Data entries
########

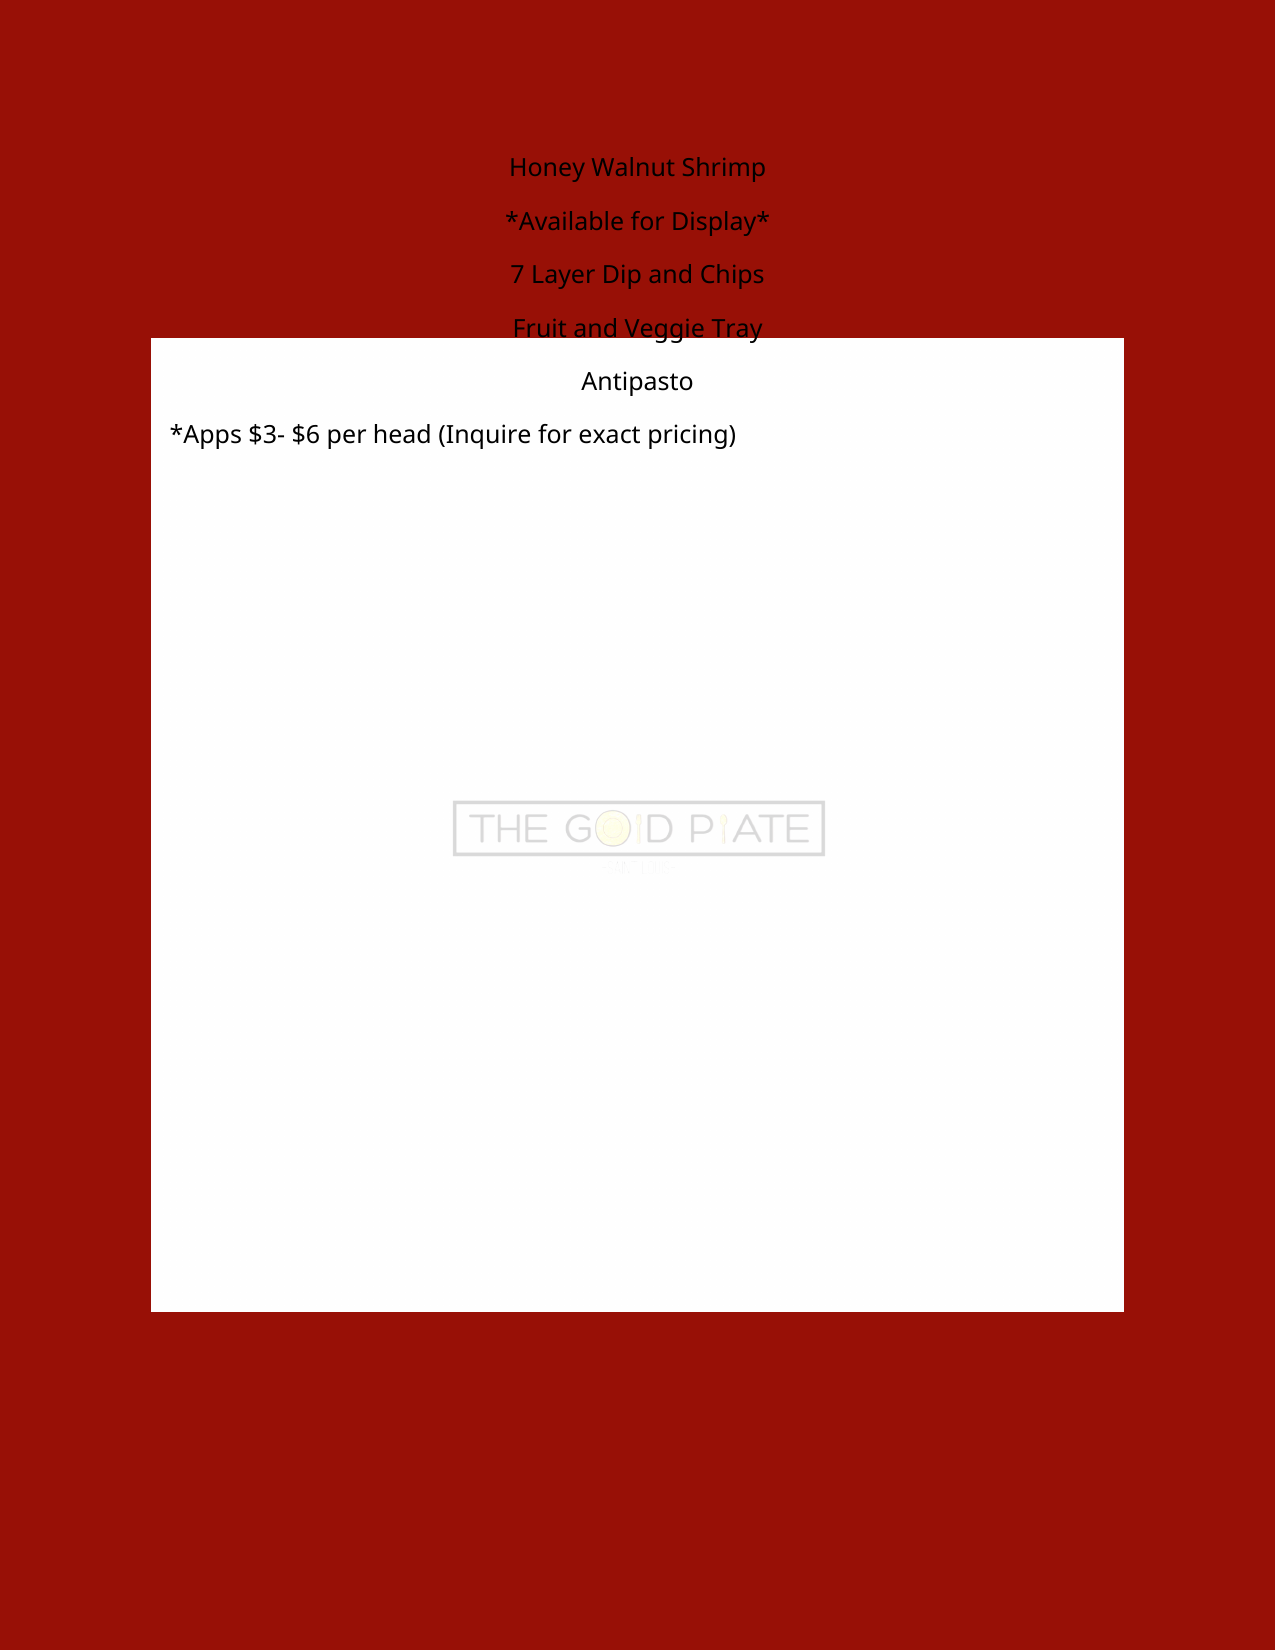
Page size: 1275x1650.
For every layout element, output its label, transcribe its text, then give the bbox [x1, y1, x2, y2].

text 7 Layer Dip and Chips [150, 257, 1125, 291]
text Antipasto [150, 364, 1125, 398]
text *Available for Display* [150, 203, 1125, 237]
text *Apps $3- $6 per head (Inquire for exact pricing) [150, 417, 1125, 451]
text Fruit and Veggie Tray [150, 310, 1125, 344]
text Honey Walnut Shrimp [150, 150, 1125, 184]
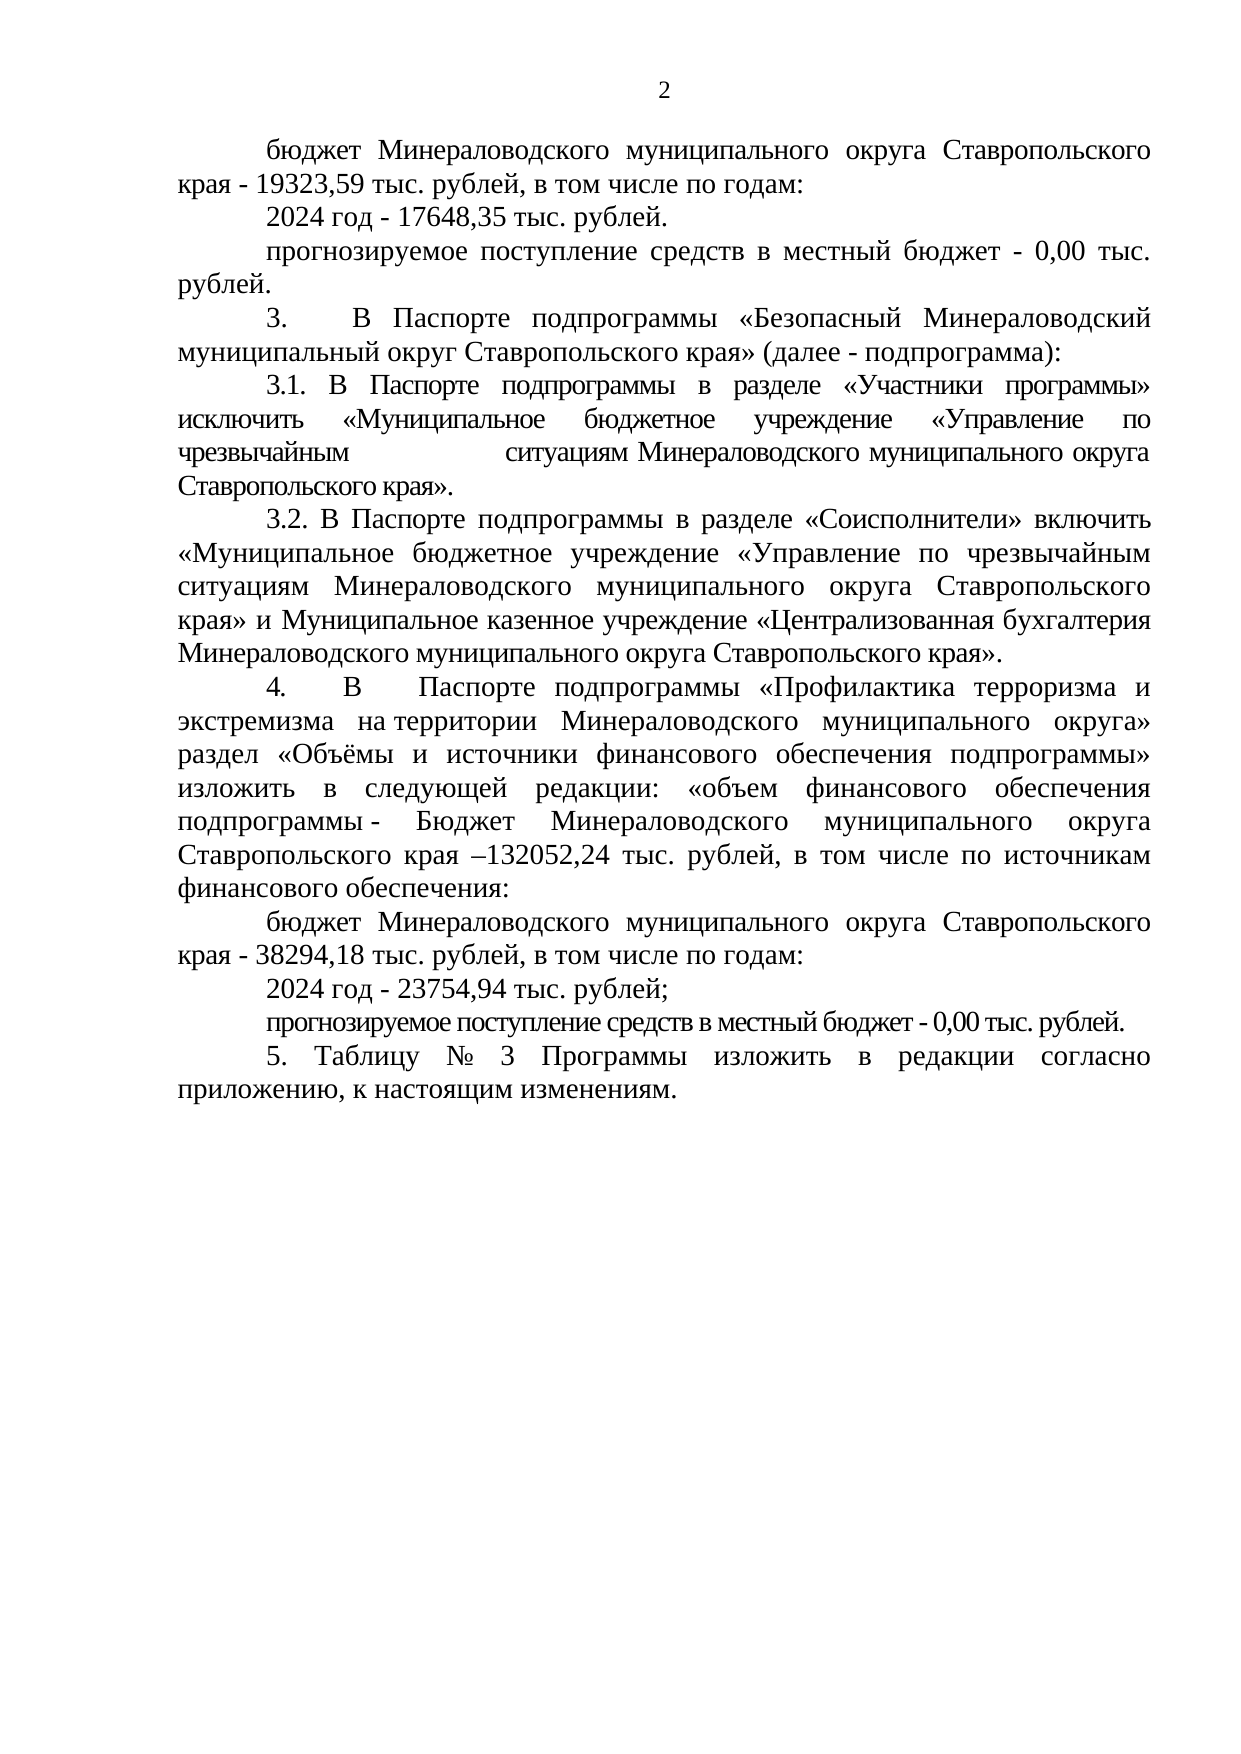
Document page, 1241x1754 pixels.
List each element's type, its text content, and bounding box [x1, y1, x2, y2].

########

→ **Work item**: Return every line above word for word, minus images.

→ **Solution for this problem**:
Page size: 1275x1650.
For every layout element, output its label, transcribe its text, then give the bbox [x1, y1, x2, y2].

text 7 Layer Dip and Chips [150, 257, 1125, 291]
text Antipasto [150, 364, 1125, 398]
text *Available for Display* [150, 203, 1125, 237]
text *Apps $3- $6 per head (Inquire for exact pricing) [150, 417, 1125, 451]
text Fruit and Veggie Tray [150, 310, 1125, 344]
text Honey Walnut Shrimp [150, 150, 1125, 184]
Document page, 1241x1754 pixels.
List each element's type, its text content, and bounding box [x1, y1, x2, y2].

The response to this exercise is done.